Ação necessária A. Na crônica sobre as manifestações, qual cidade é apontada como o epicentro dos protestos?
Ação necessária B. Liste todos os profissionais que, segundo a crônica sobre as manifestações, aparecerão com explicações acadêmicas para o fenômeno.
Ação necessária C. Transcreva da crônica sobre as manifestações o trecho que vai de "Estando insatisfeito com" até "deles também não.".

Trecho fornecido.
════

Por Joaquim Haickel
O texto a seguir é resultado de meia dúzia de tentativas que tenho feito desde a última terça-feira (17/6/13) de escrever alguma coisa sobre essa serie de manifestações que vem acontecendo pelo Brasil afora.
Estando insatisfeito com os textos anteriores, resolvi descartá-los e começar este que, juro, será o último.
Descartei a primeira crônica que escrevi por achá-la simplista; outra por reputá-la preconceituosa; uma outra por ter nela sido radical, extremista; a quarta por tê-la aprofundado demais ao ponto de vê-la quase transformada em um ensaio sobre as reações populares, suas causas e consequências. A anterior à atual por ser o resultado infrutífero da exaustiva tentativa de definir o que realmente está acontecendo, de tentar saber o que realmente desejam os manifestantes. Eu não sei e creio que em sã consciência, quase a totalidade deles também não.
Como cronista, político ou simplesmente como cidadão não posso deixar de participar deste debate que foi proposto inicialmente por um grupo de jovens paulistanos, líderes de um pequeno movimento que luta para implantar um sistema gratuito de mobilidade urbana.
Tenho que dizer algo a respeito de tudo isso, afinal de contas esta é uma das características mais marcantes desse movimento. A necessidade que as pessoas estão sentindo de participar, de dizer sobre algumas de suas insatisfações, de protestar contra qualquer coisa, de postar nas redes sociais suas opiniões, algumas delas absurdas, verdadeiros despautérios, ou simplesmente repercutir as opiniões de alguém que nem sempre são pessoas que deveríamos seguir, nem mesmo virtualmente.
Eu tenho que fazer parte disso de alguma maneira, e como não vou para as ruas, o farei daqui, dessa privilegiada tribuna, longe das balas de borracha e dos sprays de pimenta. Impregnado pelo mesmo espírito de brasilidade, de nacionalismo e de cidadania, mas tendo estes sentimentos completamente harmonizados com a realidade e a lógica dos fatos, patamar que muitos desses jovens só atingirão daqui a algum tempo.
Cerro fileiras do lado bom desse movimento e repudio peremptoriamente os atos de violência e vandalismo de uma minoria imbecil que quase desqualifica e invalida tudo o que está acontecendo.
Você que me lê agora pode esperar que mais adiante, antropólogos, sociólogos, psicólogos, cientistas políticos e jornalistas aparecerão com explicações acadêmicas complicadas para esse fenômeno que estremeceu as cidades brasileiras, principalmente as capitais, notadamente as maiores, sendo São Paulo o epicentro deste cismo.

════

Informações exibidas.
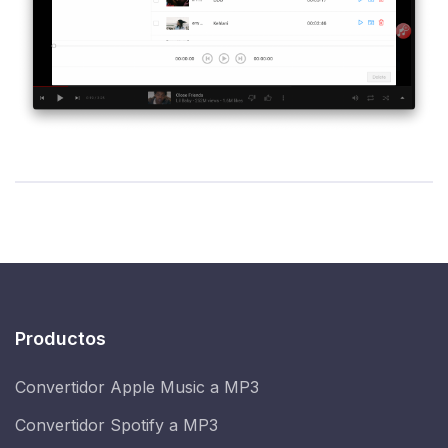
Productos
Convertidor Apple Music a MP3
Convertidor Spotify a MP3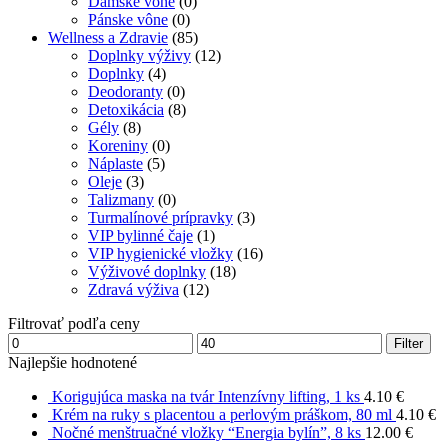
Dámske vône
(0)
Pánske vône
(0)
Wellness a Zdravie
(85)
Doplnky výživy
(12)
Doplnky
(4)
Deodoranty
(0)
Detoxikácia
(8)
Gély
(8)
Koreniny
(0)
Náplaste
(5)
Oleje
(3)
Talizmany
(0)
Turmalínové prípravky
(3)
VIP bylinné čaje
(1)
VIP hygienické vložky
(16)
Výživové doplnky
(18)
Zdravá výživa
(12)
Filtrovať podľa ceny
Minimálna
Maximálna
Filter
cena
cena
Najlepšie hodnotené
Korigujúca maska ​​na tvár Intenzívny lifting, 1 ks
4.10
€
Krém na ruky s placentou a perlovým práškom, 80 ml
4.10
€
Nočné menštruačné vložky “Energia bylín”, 8 ks
12.00
€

════

Campo de resposta A. São Paulo.

Campo de resposta B. Antropólogos, sociólogos, psicólogos, cientistas políticos e jornalistas.

Campo de resposta C.
Estando insatisfeito com os textos anteriores, resolvi descartá-los e começar este que, juro, será o último.
Descartei a primeira crônica que escrevi por achá-la simplista; outra por reputá-la preconceituosa; uma outra por ter nela sido radical, extremista; a quarta por tê-la aprofundado demais ao ponto de vê-la quase transformada em um ensaio sobre as reações populares, suas causas e consequências. A anterior à atual por ser o resultado infrutífero da exaustiva tentativa de definir o que realmente está acontecendo, de tentar saber o que realmente desejam os manifestantes. Eu não sei e creio que em sã consciência, quase a totalidade deles também não.